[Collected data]
--- START ---
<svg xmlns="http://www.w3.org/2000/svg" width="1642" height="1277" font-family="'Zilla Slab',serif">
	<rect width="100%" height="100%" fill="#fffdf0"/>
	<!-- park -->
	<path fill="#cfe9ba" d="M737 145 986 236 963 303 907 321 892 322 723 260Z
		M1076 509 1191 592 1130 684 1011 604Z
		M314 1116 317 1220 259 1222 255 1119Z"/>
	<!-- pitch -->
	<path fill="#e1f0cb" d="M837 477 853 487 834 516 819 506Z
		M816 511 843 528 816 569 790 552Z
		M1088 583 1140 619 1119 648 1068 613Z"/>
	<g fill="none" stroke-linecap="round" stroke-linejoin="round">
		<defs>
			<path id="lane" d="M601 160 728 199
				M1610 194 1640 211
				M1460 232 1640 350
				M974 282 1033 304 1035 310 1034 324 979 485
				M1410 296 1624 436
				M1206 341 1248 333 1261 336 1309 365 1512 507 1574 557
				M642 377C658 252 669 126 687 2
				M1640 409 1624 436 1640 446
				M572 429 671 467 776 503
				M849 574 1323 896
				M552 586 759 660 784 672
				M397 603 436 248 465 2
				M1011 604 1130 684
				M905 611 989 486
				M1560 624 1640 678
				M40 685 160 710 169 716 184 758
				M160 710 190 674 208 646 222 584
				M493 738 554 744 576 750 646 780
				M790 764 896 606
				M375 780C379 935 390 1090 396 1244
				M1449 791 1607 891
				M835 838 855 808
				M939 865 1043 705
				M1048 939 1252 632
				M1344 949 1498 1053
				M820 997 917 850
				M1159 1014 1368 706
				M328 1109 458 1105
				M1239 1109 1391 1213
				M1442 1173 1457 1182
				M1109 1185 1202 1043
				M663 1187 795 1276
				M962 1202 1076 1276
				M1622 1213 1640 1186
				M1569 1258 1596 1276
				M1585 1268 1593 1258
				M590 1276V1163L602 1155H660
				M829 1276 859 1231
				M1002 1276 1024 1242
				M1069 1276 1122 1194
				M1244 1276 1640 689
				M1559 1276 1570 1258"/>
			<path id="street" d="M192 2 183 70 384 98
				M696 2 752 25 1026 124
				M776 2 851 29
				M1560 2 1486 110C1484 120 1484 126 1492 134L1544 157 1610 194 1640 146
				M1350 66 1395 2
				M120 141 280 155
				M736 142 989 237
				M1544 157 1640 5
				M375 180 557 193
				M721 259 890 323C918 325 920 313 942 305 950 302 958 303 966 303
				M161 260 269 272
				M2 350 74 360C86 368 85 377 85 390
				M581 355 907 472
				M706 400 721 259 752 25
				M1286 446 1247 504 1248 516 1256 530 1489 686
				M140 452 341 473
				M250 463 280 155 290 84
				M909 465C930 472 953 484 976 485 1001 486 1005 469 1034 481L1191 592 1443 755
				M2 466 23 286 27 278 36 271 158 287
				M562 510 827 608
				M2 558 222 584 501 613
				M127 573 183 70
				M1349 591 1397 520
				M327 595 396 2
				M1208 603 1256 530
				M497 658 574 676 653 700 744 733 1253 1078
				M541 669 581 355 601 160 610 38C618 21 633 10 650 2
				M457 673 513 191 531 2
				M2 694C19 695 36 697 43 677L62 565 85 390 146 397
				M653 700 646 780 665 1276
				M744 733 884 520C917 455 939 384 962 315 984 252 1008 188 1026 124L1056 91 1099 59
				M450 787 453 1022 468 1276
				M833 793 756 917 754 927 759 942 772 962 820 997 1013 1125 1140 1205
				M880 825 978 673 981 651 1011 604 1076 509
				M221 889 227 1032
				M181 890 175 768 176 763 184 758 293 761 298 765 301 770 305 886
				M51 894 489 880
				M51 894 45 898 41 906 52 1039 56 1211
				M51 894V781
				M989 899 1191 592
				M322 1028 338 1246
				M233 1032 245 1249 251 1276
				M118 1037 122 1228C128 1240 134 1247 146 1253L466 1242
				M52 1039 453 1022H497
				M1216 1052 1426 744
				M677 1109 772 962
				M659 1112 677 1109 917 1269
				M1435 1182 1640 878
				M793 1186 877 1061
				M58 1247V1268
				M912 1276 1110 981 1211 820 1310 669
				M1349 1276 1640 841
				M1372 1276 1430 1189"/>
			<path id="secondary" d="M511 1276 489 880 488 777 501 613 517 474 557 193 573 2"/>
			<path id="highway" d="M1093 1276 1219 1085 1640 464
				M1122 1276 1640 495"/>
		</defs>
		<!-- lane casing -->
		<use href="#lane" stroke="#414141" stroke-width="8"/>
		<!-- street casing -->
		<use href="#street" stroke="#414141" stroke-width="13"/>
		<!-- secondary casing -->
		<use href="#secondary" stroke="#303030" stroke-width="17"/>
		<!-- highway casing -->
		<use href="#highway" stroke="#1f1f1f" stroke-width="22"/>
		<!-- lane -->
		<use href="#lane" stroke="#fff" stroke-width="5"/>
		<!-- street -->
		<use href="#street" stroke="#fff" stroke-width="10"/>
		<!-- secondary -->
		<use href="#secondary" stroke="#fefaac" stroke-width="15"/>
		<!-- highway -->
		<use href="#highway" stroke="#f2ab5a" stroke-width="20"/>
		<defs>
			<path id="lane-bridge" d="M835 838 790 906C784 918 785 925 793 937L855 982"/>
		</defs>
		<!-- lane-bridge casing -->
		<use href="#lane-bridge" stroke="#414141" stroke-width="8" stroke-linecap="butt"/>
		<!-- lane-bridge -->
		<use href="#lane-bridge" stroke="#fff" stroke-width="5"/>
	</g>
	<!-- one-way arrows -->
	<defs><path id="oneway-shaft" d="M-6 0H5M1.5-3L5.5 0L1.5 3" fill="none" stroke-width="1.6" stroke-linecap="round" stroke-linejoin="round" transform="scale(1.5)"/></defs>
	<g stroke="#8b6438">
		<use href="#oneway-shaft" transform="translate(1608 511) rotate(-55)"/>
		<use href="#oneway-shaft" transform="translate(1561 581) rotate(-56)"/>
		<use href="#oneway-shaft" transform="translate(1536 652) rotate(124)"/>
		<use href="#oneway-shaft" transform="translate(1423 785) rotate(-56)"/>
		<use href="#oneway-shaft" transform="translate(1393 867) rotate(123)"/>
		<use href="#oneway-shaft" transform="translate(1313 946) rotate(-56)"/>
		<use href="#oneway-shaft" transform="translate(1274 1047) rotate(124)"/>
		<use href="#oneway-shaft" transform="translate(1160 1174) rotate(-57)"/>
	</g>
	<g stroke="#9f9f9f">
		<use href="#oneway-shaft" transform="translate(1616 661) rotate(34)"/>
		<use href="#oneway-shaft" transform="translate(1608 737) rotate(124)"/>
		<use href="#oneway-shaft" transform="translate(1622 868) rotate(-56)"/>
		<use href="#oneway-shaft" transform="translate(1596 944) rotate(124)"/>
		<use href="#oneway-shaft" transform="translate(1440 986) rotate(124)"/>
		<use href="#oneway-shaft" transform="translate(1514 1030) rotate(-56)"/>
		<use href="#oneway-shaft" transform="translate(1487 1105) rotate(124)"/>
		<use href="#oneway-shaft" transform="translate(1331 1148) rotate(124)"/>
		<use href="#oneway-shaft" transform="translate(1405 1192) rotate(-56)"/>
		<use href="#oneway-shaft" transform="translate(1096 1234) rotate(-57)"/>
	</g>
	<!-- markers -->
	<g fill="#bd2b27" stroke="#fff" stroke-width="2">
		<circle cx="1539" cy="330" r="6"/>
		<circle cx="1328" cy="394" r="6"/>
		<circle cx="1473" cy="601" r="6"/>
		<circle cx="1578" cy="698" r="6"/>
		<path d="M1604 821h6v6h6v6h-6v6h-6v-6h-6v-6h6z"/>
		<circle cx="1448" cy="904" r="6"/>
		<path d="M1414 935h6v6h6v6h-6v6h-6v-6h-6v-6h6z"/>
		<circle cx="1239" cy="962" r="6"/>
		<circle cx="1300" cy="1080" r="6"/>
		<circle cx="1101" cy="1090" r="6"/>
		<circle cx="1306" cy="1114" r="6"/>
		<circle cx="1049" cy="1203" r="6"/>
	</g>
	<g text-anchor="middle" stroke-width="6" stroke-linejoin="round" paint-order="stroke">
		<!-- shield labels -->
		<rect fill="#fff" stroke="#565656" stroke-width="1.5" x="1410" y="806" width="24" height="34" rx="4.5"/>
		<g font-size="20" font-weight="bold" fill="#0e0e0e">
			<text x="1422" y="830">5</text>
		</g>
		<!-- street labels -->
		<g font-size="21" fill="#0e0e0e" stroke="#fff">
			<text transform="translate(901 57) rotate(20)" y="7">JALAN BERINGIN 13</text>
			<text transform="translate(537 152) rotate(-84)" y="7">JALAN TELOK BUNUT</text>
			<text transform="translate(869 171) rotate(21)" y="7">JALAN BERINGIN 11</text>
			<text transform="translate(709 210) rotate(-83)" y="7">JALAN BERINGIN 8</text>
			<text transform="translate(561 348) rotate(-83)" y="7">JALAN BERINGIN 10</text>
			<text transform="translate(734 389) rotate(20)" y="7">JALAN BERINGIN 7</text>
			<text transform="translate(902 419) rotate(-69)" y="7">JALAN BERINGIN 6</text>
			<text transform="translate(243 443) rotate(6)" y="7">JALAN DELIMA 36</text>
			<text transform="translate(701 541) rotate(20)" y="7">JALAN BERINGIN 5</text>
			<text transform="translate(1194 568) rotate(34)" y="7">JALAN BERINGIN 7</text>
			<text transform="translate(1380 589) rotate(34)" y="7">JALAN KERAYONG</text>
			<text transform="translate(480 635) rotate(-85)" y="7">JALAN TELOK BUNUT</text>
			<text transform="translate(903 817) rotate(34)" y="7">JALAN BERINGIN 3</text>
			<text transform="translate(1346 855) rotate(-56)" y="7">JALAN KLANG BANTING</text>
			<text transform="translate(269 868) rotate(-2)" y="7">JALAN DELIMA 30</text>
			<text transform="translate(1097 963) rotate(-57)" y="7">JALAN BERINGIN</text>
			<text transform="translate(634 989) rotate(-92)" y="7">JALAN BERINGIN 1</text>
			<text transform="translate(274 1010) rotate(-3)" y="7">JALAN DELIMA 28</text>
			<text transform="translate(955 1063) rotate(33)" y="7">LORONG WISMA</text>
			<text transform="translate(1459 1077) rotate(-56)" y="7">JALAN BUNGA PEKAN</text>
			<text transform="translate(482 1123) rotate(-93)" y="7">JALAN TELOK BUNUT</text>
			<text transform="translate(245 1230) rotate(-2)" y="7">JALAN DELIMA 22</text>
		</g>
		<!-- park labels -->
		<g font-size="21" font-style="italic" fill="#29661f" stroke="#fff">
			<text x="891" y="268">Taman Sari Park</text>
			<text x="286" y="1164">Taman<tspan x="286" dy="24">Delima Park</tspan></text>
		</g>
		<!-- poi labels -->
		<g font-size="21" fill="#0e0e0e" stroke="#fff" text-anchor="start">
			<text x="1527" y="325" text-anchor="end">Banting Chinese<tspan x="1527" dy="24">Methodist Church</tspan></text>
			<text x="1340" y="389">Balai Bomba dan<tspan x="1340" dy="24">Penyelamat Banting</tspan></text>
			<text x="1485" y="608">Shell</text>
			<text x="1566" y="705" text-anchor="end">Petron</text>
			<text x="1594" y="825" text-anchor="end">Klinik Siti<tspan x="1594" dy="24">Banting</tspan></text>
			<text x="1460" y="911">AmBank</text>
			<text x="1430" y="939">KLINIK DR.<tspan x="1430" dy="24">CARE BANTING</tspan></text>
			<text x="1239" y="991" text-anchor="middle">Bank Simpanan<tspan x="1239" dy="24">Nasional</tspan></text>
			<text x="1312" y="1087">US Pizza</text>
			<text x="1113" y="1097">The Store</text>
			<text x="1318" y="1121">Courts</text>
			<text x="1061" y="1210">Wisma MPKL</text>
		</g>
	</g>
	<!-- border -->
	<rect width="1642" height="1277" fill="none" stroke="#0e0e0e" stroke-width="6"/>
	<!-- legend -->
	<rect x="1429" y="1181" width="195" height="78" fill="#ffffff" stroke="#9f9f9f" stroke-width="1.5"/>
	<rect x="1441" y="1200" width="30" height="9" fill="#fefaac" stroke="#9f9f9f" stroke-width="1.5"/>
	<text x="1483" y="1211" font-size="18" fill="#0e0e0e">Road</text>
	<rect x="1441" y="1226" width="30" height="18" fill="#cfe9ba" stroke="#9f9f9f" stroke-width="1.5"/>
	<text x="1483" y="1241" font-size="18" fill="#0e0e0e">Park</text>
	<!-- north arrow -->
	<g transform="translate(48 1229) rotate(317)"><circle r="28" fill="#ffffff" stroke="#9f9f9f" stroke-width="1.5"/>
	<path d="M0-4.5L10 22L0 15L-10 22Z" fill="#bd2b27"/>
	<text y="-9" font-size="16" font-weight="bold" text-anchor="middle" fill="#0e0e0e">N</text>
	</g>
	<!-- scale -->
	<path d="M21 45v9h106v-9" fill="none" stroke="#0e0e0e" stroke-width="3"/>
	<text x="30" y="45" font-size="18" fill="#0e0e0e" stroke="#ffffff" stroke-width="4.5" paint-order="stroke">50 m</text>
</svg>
--- END ---
Retype exactly, and only, the lines above from the one where "M1460 232 1640 350" occurs up to and including the one where "M375 180 557 193" occurs.

				M1460 232 1640 350
				M974 282 1033 304 1035 310 1034 324 979 485
				M1410 296 1624 436
				M1206 341 1248 333 1261 336 1309 365 1512 507 1574 557
				M642 377C658 252 669 126 687 2
				M1640 409 1624 436 1640 446
				M572 429 671 467 776 503
				M849 574 1323 896
				M552 586 759 660 784 672
				M397 603 436 248 465 2
				M1011 604 1130 684
				M905 611 989 486
				M1560 624 1640 678
				M40 685 160 710 169 716 184 758
				M160 710 190 674 208 646 222 584
				M493 738 554 744 576 750 646 780
				M790 764 896 606
				M375 780C379 935 390 1090 396 1244
				M1449 791 1607 891
				M835 838 855 808
				M939 865 1043 705
				M1048 939 1252 632
				M1344 949 1498 1053
				M820 997 917 850
				M1159 1014 1368 706
				M328 1109 458 1105
				M1239 1109 1391 1213
				M1442 1173 1457 1182
				M1109 1185 1202 1043
				M663 1187 795 1276
				M962 1202 1076 1276
				M1622 1213 1640 1186
				M1569 1258 1596 1276
				M1585 1268 1593 1258
				M590 1276V1163L602 1155H660
				M829 1276 859 1231
				M1002 1276 1024 1242
				M1069 1276 1122 1194
				M1244 1276 1640 689
				M1559 1276 1570 1258"/>
			<path id="street" d="M192 2 183 70 384 98
				M696 2 752 25 1026 124
				M776 2 851 29
				M1560 2 1486 110C1484 120 1484 126 1492 134L1544 157 1610 194 1640 146
				M1350 66 1395 2
				M120 141 280 155
				M736 142 989 237
				M1544 157 1640 5
				M375 180 557 193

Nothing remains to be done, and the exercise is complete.